Balduin von Hövel (Wilhelm Balduin Alexander von Hövel, Freiherr auf Martfeld und Schlebusch; * 12. Juni 1843 in Rosengarten; † 27. August 1932) war vom 1. April 1879 bis am 1. April[1][2] (nach anderen Quellen: 1. Oktober)[3] 1919 Oberförster von Grimnitz.

Leben

Balduin von Hövel galt als ausgewiesener Forstwissenschaftler. Er prägte das Kaiserliche Jagdrevier in der Schorfheide und hatte in jagdlichen Dingen großen Einfluss auf Wilhelm II., mit dem er auf der Jagd per Du verkehrte.[1]

Die von ihm angelegte Sammlung umfasste eine Vielzahl von Hirschgeweihen und eine umfangreiche Bibliothek. Sein Nachfolger, Erhard Hausendorff, veranlasste 1928 ihre Institutionalisierung als "Hövelsammlung" im Jagdschloß Hubertusstock.[1] Seit dem Zweiten Weltkrieg gilt die Sammlung als verschollen.[4] Ein Teil der Geweihsammlung wurde anscheinend in Schwelm im Haus Martfeld gefunden, dessen Eigentümer Balduin von Hövel gewesen war, und ab Juli 2018 als Dauerleihgabe für die Ausstellung in Hubertusstock zur Verfügung gestellt.[5]

Familie

Er entstammte dem westfälischen Uradelsgeschlecht Hövel. Sein Vater Friedrich (1811–1898) wurde auf Haus Ruhr geboren, verkaufte den alten Familienbesitz jedoch zugunsten von Schloss Meseberg und Rosengarten, den Geburtsort von Balduin von Hövel.

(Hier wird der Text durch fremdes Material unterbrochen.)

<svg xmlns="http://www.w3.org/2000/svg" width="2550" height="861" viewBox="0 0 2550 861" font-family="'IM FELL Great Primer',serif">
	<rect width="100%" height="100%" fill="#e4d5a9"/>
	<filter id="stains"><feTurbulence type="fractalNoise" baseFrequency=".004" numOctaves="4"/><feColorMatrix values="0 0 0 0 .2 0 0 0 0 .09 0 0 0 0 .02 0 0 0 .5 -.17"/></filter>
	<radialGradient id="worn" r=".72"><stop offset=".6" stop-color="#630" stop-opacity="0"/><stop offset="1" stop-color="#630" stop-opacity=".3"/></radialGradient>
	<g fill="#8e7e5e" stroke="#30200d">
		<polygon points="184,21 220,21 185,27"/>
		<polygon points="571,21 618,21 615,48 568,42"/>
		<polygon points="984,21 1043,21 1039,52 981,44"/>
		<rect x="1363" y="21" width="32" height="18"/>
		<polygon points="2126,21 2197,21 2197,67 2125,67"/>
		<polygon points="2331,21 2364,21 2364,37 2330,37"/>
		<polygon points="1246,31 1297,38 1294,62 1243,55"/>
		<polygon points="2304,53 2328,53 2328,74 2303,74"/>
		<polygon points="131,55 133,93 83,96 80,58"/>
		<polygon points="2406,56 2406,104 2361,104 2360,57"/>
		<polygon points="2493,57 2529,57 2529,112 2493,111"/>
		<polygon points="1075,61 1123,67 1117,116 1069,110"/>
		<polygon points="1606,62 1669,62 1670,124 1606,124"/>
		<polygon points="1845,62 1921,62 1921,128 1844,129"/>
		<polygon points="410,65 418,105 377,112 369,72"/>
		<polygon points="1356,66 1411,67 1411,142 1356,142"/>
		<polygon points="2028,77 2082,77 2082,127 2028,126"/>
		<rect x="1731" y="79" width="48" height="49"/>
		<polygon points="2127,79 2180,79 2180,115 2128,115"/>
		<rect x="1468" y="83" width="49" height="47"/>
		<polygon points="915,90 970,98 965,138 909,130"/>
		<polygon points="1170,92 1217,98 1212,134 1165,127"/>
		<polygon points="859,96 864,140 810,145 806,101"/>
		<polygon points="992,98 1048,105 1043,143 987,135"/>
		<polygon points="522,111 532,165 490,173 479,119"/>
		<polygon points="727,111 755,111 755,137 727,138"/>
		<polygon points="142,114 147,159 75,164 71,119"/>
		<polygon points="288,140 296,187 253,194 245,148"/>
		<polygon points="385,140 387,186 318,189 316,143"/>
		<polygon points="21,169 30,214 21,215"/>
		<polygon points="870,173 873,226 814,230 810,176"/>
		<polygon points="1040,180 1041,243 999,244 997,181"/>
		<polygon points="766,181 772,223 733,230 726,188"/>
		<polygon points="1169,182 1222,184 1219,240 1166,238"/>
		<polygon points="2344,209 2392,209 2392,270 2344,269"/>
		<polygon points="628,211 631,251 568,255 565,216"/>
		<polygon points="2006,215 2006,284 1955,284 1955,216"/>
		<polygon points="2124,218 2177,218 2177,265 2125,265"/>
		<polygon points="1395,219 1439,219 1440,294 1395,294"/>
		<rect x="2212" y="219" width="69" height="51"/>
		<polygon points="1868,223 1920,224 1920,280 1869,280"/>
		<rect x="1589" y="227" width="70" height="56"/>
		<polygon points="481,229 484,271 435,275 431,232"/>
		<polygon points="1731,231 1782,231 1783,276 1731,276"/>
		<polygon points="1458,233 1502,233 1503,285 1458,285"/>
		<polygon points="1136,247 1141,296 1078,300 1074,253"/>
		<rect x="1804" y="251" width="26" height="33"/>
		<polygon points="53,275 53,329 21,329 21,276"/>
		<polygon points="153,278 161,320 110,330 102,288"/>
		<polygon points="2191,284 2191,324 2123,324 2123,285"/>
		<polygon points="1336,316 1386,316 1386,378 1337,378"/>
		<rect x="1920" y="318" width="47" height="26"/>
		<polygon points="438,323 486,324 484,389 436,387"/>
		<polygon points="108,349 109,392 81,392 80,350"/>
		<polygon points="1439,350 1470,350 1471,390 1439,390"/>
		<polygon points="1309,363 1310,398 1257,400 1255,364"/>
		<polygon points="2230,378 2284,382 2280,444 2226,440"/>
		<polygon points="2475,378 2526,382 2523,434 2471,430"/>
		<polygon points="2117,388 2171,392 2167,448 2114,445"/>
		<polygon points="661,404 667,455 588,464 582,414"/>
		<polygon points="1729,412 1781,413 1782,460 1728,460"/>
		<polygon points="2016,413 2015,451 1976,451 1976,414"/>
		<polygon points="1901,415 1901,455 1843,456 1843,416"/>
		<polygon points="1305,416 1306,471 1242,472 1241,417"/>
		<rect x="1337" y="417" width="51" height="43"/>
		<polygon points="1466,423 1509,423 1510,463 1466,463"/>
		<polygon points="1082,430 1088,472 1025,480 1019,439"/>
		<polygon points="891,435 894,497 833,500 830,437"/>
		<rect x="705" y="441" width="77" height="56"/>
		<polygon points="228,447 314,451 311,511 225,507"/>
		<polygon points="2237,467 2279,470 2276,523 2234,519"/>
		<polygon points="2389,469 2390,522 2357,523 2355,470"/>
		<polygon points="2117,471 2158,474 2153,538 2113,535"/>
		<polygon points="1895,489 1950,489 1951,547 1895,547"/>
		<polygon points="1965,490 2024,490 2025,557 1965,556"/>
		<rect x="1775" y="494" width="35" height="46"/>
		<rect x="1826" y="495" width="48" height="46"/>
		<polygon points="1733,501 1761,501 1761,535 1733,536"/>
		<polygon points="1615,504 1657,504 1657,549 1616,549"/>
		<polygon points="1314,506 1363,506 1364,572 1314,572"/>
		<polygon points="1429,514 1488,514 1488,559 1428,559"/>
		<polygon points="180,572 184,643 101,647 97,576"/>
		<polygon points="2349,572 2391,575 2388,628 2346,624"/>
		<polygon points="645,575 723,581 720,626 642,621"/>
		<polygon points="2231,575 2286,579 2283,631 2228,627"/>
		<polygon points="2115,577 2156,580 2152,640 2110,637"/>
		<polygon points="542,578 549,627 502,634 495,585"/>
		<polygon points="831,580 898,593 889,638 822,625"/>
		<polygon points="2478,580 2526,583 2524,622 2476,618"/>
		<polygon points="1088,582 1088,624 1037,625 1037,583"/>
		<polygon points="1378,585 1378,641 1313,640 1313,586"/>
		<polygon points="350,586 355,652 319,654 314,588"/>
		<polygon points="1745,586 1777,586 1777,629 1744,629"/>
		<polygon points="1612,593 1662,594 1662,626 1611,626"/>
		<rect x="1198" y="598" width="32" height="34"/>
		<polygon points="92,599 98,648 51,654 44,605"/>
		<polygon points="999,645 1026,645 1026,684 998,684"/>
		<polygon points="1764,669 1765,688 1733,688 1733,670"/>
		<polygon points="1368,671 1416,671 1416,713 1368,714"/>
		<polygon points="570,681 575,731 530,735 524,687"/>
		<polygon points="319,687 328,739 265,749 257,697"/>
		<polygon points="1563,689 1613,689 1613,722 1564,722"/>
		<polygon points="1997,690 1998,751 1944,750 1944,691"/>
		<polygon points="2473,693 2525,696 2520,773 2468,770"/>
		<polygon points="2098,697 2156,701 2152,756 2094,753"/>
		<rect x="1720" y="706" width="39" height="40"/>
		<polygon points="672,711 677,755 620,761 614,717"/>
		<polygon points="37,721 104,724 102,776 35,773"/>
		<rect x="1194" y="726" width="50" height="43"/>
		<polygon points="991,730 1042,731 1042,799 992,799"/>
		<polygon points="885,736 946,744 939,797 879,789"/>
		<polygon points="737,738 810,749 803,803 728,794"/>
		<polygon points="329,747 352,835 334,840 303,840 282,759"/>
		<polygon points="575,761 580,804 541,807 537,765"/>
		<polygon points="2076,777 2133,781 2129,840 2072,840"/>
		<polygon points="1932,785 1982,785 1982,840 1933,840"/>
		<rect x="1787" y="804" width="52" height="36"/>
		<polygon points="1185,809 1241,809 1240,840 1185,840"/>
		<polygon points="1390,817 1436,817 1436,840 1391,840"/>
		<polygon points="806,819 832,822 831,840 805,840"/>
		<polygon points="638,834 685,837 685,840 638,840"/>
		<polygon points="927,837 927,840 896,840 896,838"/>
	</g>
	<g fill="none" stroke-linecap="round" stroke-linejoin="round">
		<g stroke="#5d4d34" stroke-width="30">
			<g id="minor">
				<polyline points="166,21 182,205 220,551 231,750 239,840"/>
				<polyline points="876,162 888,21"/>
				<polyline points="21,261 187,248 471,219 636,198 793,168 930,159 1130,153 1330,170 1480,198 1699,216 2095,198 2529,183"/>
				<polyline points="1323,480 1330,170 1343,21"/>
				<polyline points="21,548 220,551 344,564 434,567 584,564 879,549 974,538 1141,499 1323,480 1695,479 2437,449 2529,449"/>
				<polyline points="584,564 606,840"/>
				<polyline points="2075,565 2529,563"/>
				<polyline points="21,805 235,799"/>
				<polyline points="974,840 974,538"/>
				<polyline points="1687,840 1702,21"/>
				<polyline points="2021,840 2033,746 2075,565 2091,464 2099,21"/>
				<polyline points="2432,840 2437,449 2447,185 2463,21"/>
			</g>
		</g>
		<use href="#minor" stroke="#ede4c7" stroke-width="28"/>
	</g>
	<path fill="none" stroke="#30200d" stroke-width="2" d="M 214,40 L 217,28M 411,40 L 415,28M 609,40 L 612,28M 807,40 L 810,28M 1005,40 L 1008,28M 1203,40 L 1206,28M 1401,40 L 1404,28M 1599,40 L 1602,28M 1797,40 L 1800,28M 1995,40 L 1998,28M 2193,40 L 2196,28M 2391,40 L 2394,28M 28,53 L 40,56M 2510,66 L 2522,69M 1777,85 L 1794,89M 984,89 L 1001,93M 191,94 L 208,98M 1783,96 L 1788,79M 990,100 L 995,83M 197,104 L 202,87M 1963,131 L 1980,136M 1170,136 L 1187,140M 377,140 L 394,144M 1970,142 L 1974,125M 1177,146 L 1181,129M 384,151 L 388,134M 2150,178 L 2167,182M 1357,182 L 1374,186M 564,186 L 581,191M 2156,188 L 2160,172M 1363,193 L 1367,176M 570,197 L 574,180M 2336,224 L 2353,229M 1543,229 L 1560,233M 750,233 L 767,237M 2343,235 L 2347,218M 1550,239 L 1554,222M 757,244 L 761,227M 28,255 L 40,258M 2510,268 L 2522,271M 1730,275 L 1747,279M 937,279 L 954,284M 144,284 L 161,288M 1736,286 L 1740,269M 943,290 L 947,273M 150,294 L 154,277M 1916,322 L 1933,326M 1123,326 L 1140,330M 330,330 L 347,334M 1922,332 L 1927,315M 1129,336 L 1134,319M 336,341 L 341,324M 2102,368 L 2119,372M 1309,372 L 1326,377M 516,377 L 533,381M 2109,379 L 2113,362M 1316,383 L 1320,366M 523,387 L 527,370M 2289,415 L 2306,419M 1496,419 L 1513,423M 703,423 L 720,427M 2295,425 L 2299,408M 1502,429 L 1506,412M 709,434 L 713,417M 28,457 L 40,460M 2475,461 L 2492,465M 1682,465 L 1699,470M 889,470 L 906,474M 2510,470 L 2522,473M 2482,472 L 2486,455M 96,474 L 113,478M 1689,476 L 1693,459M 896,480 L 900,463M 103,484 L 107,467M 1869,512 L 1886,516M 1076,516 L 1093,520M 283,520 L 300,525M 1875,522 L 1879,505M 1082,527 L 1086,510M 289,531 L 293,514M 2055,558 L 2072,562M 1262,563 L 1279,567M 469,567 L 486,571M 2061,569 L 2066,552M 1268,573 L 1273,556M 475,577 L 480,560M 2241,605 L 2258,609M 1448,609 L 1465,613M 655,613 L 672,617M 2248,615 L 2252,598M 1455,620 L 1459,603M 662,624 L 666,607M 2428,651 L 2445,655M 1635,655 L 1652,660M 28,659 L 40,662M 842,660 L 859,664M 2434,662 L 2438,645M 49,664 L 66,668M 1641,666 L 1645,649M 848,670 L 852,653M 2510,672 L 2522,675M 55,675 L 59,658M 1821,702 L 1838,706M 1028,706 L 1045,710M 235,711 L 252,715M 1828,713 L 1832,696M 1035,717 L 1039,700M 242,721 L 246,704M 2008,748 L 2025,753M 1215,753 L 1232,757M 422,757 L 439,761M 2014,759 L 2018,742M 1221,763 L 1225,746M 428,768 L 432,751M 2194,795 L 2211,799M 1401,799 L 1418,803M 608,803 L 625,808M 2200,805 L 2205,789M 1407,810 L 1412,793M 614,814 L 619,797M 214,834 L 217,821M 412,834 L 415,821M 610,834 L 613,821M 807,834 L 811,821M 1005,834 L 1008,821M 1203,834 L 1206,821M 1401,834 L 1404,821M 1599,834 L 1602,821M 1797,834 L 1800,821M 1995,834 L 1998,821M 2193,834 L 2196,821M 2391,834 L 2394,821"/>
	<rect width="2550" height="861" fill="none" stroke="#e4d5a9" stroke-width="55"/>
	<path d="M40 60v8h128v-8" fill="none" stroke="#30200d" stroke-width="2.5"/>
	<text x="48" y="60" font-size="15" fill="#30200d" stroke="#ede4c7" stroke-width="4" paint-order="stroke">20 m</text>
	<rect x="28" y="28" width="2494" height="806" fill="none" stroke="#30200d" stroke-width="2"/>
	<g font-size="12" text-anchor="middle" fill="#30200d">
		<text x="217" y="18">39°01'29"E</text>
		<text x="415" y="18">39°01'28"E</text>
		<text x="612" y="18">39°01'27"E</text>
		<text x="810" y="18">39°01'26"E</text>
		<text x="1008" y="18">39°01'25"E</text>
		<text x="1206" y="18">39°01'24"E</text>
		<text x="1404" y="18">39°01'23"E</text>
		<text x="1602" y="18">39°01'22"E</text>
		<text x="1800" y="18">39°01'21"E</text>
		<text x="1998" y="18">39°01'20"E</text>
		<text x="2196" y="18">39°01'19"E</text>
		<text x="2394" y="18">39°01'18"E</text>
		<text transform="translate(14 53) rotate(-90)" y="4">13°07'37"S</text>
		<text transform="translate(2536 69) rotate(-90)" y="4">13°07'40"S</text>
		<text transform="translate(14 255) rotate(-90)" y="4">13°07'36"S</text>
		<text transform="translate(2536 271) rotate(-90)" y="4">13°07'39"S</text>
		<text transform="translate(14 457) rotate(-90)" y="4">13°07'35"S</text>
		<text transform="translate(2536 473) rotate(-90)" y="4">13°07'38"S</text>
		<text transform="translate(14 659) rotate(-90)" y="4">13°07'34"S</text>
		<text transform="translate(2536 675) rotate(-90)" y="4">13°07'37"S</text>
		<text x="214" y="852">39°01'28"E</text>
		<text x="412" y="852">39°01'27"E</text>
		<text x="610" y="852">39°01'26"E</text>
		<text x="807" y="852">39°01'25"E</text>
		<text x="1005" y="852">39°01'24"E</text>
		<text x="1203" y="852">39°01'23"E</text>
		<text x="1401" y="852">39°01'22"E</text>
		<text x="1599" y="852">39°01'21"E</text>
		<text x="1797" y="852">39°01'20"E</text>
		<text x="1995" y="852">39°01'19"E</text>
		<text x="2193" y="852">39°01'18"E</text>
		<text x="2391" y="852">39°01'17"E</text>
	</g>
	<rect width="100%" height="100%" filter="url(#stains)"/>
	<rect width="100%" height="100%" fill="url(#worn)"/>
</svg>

Seine ältere Schwester Agnes heiratete den General Barnim von Zeuner. Ein Bruder seines Großvaters war der badische Politiker Ludwig Wilhelm Alexander von Hövel. Mit Maria Grach, Weinguterbin aus Trier, hatte er drei Töchter und einen Sohn.[2]

Auszeichnungen

Rezeption

  • Gedenkstein: In der Schorfheide wurde ein Findling als Gedenkstein mit seinen Lebensdaten versehen.
  • Das Buffetrestaurant im Ringhotel Schorfheide trägt zu seinen Ehren den Namen Restaurant von Hövel.[6]
  • Das Weingut von Hövel in Oberemmel keltert bis heute einen nach Balduin von Hövel benannten Wein.[7]

Literatur

  • Albrecht Milnik: Forstmeister Balduin von Hövel zum Gedenken: anläßlich seines 60. Todestages (27.8.1992) und seines 150. Geburtstages (12.6.1993). 1992, Fundstelle: eingeschränkte Vorschau in der Google-Buchsuche (11 Seiten, keinerlei Vorschau vorhanden).

Einzelnachweise

  1. a b c d e Helmut Suter: Das Jagdrevier der Könige. Die Schorfheide von 1820 bis zum Halali im Jahr 1918. Berlin 2015. be.bra Verlag, Berlin 2015, ISBN 978-3-89809-113-8, S. 26 ff., doi:10.25162/9783515129985.
  2. a b Gothaisches Genealogisches Taschenbuch, 9. Jahrgang, 1908, S. 350 (Digitalisat).
  3. Vgl. den Gedenkstein in der Schorfheide.
  4. Amt Joachimsthal - Jagdschloss Hubertusstock. Abgerufen am 28. Dezember 2025.
  5. Kaiserliche Geweihe gefunden. In: Jagdpraxis. 12. Juli 2018, abgerufen am 28. Dezember 2025 (Stichwörter: Geweihe Kaiser Wilhelm II. Schorfheide Sammlung Schwelm Balduin von Hövel): „Eine historische Geweihsammlung aus der Zeit Kaiser Wilhelms II. wurde am vergangenen Mittwoch (11. Juli) von der Stadt Schwelm an das Museum Jagdschloss Schorfheide in Brandenburg als Dauerleihgabe übergeben.“
  6. Detailseite Gastronomie – Schorfheide. Abgerufen am 28. Dezember 2025.
  7. 2000er Riesling Balduin von Hövel trocken - Riesling.de. Abgerufen am 28. Dezember 2025.